# Task to carry out
When you return the data, keep each character exactly as it appears.

(Stored data)
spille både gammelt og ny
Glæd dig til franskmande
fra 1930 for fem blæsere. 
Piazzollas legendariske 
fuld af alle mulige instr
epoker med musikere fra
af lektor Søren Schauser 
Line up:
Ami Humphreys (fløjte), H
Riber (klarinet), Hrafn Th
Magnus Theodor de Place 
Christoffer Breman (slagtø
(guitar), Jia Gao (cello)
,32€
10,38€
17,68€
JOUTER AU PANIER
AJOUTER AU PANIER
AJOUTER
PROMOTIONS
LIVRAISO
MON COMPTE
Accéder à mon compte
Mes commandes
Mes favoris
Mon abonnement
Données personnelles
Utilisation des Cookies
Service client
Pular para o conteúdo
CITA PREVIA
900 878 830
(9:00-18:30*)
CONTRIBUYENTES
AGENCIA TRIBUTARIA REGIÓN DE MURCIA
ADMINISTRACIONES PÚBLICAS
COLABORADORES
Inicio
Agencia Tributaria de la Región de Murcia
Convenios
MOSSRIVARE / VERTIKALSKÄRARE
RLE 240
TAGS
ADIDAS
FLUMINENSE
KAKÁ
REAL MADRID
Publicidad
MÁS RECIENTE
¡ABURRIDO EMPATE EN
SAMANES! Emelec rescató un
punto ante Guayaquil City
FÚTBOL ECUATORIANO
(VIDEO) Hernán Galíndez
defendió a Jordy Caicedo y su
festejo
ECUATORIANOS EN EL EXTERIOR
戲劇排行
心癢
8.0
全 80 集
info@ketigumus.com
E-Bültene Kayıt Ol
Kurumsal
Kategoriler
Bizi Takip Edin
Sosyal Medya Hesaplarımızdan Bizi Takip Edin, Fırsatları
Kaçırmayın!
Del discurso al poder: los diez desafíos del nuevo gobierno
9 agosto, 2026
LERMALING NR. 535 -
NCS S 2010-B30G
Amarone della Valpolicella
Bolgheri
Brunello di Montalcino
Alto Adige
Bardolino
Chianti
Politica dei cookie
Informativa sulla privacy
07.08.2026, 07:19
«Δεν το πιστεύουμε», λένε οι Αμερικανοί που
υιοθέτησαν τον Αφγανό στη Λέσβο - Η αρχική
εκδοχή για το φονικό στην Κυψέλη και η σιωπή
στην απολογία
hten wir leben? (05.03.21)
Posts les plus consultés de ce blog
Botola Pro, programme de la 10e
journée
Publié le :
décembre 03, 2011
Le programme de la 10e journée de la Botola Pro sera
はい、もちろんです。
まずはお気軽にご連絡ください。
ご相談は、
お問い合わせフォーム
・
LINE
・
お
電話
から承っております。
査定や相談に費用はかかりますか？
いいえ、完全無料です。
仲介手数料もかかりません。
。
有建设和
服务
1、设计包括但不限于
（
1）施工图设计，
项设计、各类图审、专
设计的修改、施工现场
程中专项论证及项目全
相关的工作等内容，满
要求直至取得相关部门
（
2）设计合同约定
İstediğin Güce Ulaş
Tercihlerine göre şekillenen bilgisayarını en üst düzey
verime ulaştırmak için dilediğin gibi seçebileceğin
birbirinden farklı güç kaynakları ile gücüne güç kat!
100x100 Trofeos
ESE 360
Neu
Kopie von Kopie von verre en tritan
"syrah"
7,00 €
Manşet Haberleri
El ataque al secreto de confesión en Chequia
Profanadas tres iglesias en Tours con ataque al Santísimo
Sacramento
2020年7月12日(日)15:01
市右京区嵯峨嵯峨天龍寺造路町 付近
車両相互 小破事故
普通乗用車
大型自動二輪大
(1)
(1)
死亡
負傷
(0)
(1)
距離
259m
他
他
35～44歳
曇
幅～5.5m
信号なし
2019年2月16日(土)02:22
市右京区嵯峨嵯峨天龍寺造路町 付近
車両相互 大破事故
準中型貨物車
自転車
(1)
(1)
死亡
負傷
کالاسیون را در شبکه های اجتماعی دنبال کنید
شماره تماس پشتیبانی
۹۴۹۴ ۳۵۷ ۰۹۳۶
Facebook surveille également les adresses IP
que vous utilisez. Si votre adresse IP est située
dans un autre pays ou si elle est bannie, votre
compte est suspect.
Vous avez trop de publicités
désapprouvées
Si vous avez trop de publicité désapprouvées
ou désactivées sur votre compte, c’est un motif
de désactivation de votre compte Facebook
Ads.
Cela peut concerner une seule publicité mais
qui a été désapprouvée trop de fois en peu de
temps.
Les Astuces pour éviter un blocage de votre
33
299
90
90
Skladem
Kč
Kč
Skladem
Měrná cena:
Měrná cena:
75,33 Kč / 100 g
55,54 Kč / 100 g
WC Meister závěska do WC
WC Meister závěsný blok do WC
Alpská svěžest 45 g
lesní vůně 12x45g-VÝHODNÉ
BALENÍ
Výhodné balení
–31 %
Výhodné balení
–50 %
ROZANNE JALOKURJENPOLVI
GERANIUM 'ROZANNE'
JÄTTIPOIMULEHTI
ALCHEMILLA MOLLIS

# Solution to the problem
spille både gammelt og ny
Glæd dig til franskmande
fra 1930 for fem blæsere. 
Piazzollas legendariske 
fuld af alle mulige instr
epoker med musikere fra
af lektor Søren Schauser 
Line up:
Ami Humphreys (fløjte), H
Riber (klarinet), Hrafn Th
Magnus Theodor de Place 
Christoffer Breman (slagtø
(guitar), Jia Gao (cello)
,32€
10,38€
17,68€
JOUTER AU PANIER
AJOUTER AU PANIER
AJOUTER
PROMOTIONS
LIVRAISO
MON COMPTE
Accéder à mon compte
Mes commandes
Mes favoris
Mon abonnement
Données personnelles
Utilisation des Cookies
Service client
Pular para o conteúdo
CITA PREVIA
900 878 830
(9:00-18:30*)
CONTRIBUYENTES
AGENCIA TRIBUTARIA REGIÓN DE MURCIA
ADMINISTRACIONES PÚBLICAS
COLABORADORES
Inicio
Agencia Tributaria de la Región de Murcia
Convenios
MOSSRIVARE / VERTIKALSKÄRARE
RLE 240
TAGS
ADIDAS
FLUMINENSE
KAKÁ
REAL MADRID
Publicidad
MÁS RECIENTE
¡ABURRIDO EMPATE EN
SAMANES! Emelec rescató un
punto ante Guayaquil City
FÚTBOL ECUATORIANO
(VIDEO) Hernán Galíndez
defendió a Jordy Caicedo y su
festejo
ECUATORIANOS EN EL EXTERIOR
戲劇排行
心癢
8.0
全 80 集
info@ketigumus.com
E-Bültene Kayıt Ol
Kurumsal
Kategoriler
Bizi Takip Edin
Sosyal Medya Hesaplarımızdan Bizi Takip Edin, Fırsatları
Kaçırmayın!
Del discurso al poder: los diez desafíos del nuevo gobierno
9 agosto, 2026
LERMALING NR. 535 -
NCS S 2010-B30G
Amarone della Valpolicella
Bolgheri
Brunello di Montalcino
Alto Adige
Bardolino
Chianti
Politica dei cookie
Informativa sulla privacy
07.08.2026, 07:19
«Δεν το πιστεύουμε», λένε οι Αμερικανοί που
υιοθέτησαν τον Αφγανό στη Λέσβο - Η αρχική
εκδοχή για το φονικό στην Κυψέλη και η σιωπή
στην απολογία
hten wir leben? (05.03.21)
Posts les plus consultés de ce blog
Botola Pro, programme de la 10e
journée
Publié le :
décembre 03, 2011
Le programme de la 10e journée de la Botola Pro sera
はい、もちろんです。
まずはお気軽にご連絡ください。
ご相談は、
お問い合わせフォーム
・
LINE
・
お
電話
から承っております。
査定や相談に費用はかかりますか？
いいえ、完全無料です。
仲介手数料もかかりません。
。
有建设和
服务
1、设计包括但不限于
（
1）施工图设计，
项设计、各类图审、专
设计的修改、施工现场
程中专项论证及项目全
相关的工作等内容，满
要求直至取得相关部门
（
2）设计合同约定
İstediğin Güce Ulaş
Tercihlerine göre şekillenen bilgisayarını en üst düzey
verime ulaştırmak için dilediğin gibi seçebileceğin
birbirinden farklı güç kaynakları ile gücüne güç kat!
100x100 Trofeos
ESE 360
Neu
Kopie von Kopie von verre en tritan
"syrah"
7,00 €
Manşet Haberleri
El ataque al secreto de confesión en Chequia
Profanadas tres iglesias en Tours con ataque al Santísimo
Sacramento
2020年7月12日(日)15:01
市右京区嵯峨嵯峨天龍寺造路町 付近
車両相互 小破事故
普通乗用車
大型自動二輪大
(1)
(1)
死亡
負傷
(0)
(1)
距離
259m
他
他
35～44歳
曇
幅～5.5m
信号なし
2019年2月16日(土)02:22
市右京区嵯峨嵯峨天龍寺造路町 付近
車両相互 大破事故
準中型貨物車
自転車
(1)
(1)
死亡
負傷
کالاسیون را در شبکه های اجتماعی دنبال کنید
شماره تماس پشتیبانی
۹۴۹۴ ۳۵۷ ۰۹۳۶
Facebook surveille également les adresses IP
que vous utilisez. Si votre adresse IP est située
dans un autre pays ou si elle est bannie, votre
compte est suspect.
Vous avez trop de publicités
désapprouvées
Si vous avez trop de publicité désapprouvées
ou désactivées sur votre compte, c’est un motif
de désactivation de votre compte Facebook
Ads.
Cela peut concerner une seule publicité mais
qui a été désapprouvée trop de fois en peu de
temps.
Les Astuces pour éviter un blocage de votre
33
299
90
90
Skladem
Kč
Kč
Skladem
Měrná cena:
Měrná cena:
75,33 Kč / 100 g
55,54 Kč / 100 g
WC Meister závěska do WC
WC Meister závěsný blok do WC
Alpská svěžest 45 g
lesní vůně 12x45g-VÝHODNÉ
BALENÍ
Výhodné balení
–31 %
Výhodné balení
–50 %
ROZANNE JALOKURJENPOLVI
GERANIUM 'ROZANNE'
JÄTTIPOIMULEHTI
ALCHEMILLA MOLLIS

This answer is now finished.